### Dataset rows
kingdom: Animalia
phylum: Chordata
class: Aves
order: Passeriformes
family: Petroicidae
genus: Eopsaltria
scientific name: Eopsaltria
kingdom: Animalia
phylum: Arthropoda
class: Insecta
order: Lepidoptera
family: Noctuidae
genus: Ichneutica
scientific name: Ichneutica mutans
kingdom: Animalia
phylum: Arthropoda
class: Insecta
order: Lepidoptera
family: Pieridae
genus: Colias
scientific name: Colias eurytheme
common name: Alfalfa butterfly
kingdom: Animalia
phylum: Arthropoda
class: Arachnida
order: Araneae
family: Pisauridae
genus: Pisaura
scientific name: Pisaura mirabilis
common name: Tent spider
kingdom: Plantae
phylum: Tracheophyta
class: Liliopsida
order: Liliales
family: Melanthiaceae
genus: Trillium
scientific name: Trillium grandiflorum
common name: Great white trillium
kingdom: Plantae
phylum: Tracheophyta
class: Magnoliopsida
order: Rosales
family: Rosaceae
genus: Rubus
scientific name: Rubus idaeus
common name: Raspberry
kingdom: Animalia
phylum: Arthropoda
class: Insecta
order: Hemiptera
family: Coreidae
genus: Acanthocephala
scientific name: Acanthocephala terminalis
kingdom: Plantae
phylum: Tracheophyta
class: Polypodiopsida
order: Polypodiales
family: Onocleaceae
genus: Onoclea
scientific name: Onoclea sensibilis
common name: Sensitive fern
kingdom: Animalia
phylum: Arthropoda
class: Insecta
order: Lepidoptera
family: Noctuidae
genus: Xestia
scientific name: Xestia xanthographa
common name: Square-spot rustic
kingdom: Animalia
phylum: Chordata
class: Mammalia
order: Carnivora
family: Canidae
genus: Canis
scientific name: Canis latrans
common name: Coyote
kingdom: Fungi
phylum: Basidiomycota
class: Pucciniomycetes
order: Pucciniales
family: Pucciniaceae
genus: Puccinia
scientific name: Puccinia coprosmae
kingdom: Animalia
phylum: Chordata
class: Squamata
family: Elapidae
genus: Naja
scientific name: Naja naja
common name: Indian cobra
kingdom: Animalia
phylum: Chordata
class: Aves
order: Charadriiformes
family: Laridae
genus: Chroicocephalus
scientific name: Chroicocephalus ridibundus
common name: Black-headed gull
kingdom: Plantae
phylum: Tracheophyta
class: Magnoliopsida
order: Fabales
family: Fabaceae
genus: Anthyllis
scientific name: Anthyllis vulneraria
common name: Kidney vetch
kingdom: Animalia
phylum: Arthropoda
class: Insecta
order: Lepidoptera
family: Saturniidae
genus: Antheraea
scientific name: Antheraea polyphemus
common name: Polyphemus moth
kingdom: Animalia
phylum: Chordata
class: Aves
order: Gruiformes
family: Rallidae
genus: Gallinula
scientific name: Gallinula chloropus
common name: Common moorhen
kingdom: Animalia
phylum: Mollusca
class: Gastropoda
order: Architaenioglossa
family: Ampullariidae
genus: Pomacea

### WHAT THE TASK REQUIRES
From the line with "scientific name: Antheraea polyphemus" to the last line, write those lines out again, switching "common name" to "everyday name" and leaving everything else as it is.

### WORKED ANSWER
scientific name: Antheraea polyphemus
everyday name: Polyphemus moth
kingdom: Animalia
phylum: Chordata
class: Aves
order: Gruiformes
family: Rallidae
genus: Gallinula
scientific name: Gallinula chloropus
everyday name: Common moorhen
kingdom: Animalia
phylum: Mollusca
class: Gastropoda
order: Architaenioglossa
family: Ampullariidae
genus: Pomacea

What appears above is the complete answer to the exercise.